[Dataset items]

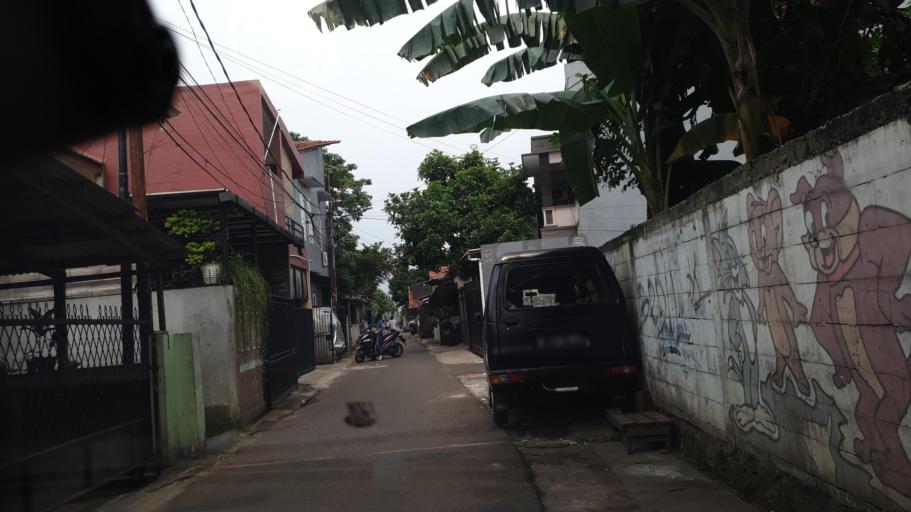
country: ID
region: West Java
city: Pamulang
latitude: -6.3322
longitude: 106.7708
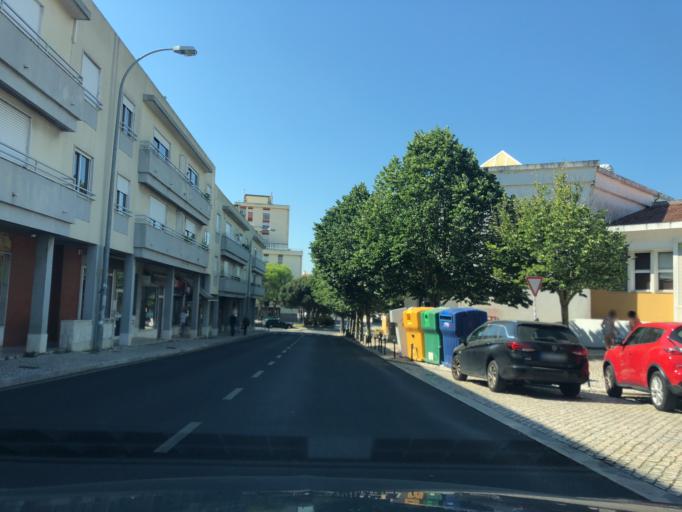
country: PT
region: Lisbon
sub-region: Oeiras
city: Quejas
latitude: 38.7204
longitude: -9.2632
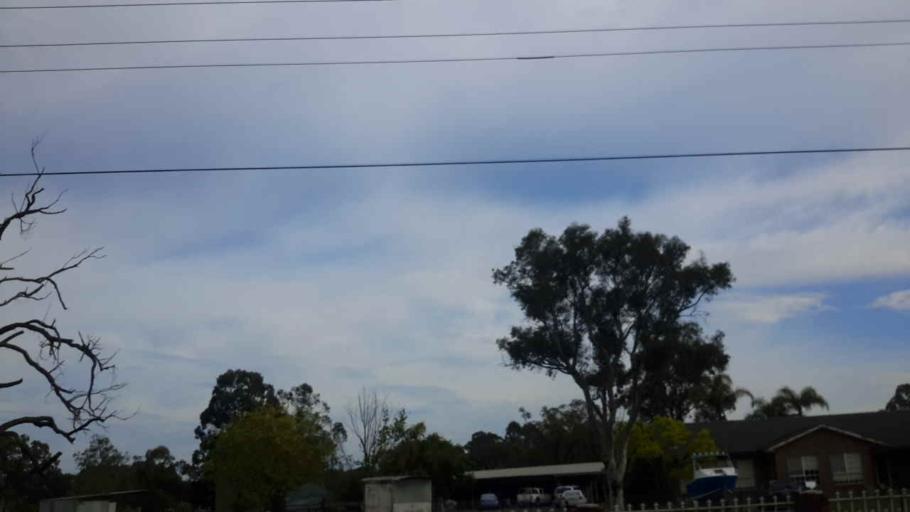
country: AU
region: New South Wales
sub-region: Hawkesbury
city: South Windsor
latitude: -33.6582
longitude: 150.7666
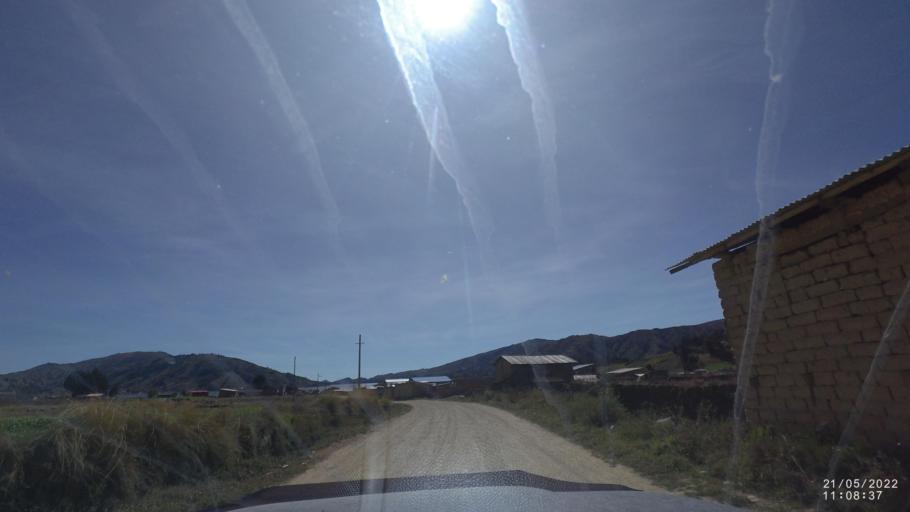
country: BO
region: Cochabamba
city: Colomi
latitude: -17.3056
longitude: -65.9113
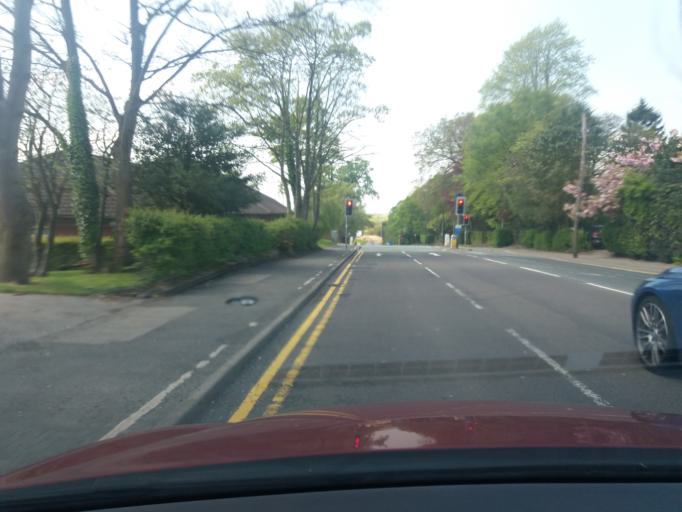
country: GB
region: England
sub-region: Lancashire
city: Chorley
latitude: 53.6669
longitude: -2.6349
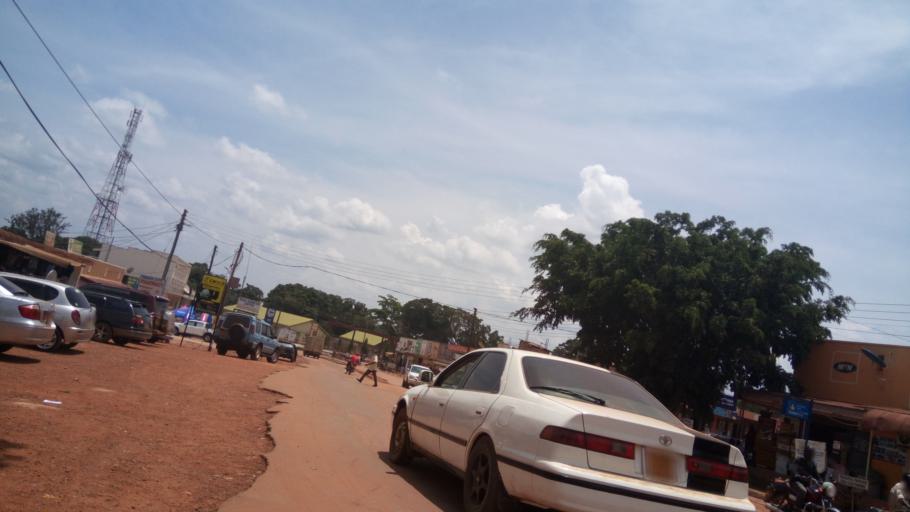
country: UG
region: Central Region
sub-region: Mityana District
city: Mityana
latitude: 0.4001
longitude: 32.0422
---
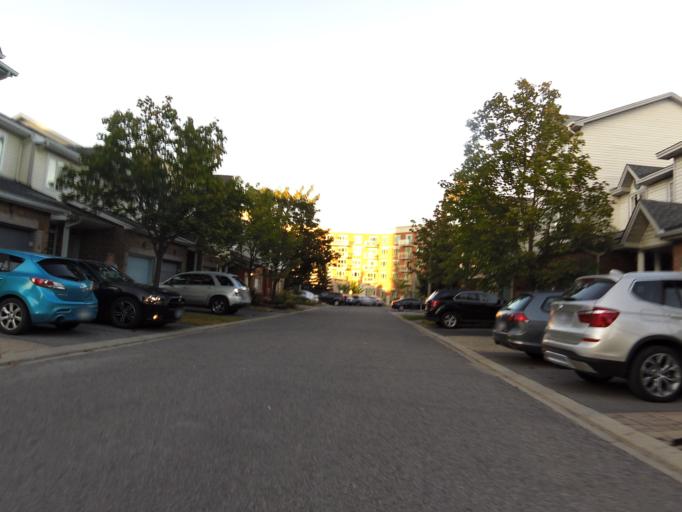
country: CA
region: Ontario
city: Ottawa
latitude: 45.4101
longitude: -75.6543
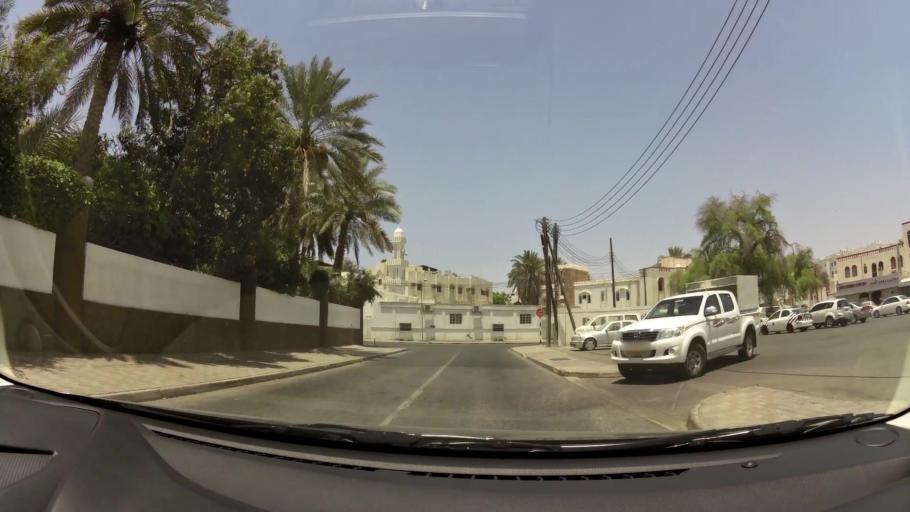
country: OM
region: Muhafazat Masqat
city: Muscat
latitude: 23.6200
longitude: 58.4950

Problem description: Extract the lines from the one containing "country: ID" through the one containing "city: Chorley", copying each line exactly and leaving out the pictures.

Correct response:
country: ID
region: West Java
city: Pamulang
latitude: -6.3322
longitude: 106.7708
country: PT
region: Lisbon
sub-region: Oeiras
city: Quejas
latitude: 38.7204
longitude: -9.2632
country: AU
region: New South Wales
sub-region: Hawkesbury
city: South Windsor
latitude: -33.6582
longitude: 150.7666
country: BO
region: Cochabamba
city: Colomi
latitude: -17.3056
longitude: -65.9113
country: GB
region: England
sub-region: Lancashire
city: Chorley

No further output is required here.